# Find the value of x such that x = 1 (mod 3), x = 1 (mod 4),  x = 1 (mod 5) and x = 0 (mod 7) using Chinese remainder theorem.

Here, from question

x = 1(mod 3)

x = 1(mod 4)

x = 1(mod 5)

x = 0(mod 7)

We know, linear congurency is of form x = an (mod mn) where n is an integer.
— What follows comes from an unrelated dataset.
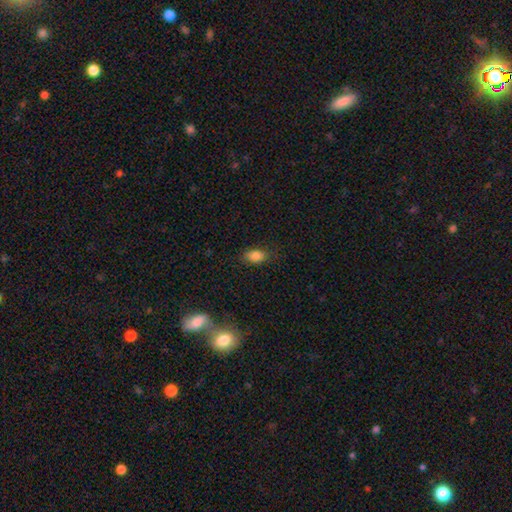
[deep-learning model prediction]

So, Let us suppose

 a1  = 1 m1 = 3 a2 = 1 m2 = 4 a3 = 1 m3 = 5 a4 = 0 m4 = 7

Now, m = m1 × m2 × m3 × m4

= 3 × 4 × 5 × 7

= 420

Also,

M1 = $$\frac{m}{m_1} = \frac{420}{3}$$ = 140

M2 = $$\frac{m}{m_2} = \frac{420}{4}$$ = 105

M3 = $$\frac{m}{m_3} = \frac{420}{5}$$ = 84

M4 = $$\frac{m}{m_4} = \frac{420}{7}$$ = 60

Now, we need to find the inverse of M1 mod m1,  M2 mod m2, M3 mod m3 and M4 mod m4.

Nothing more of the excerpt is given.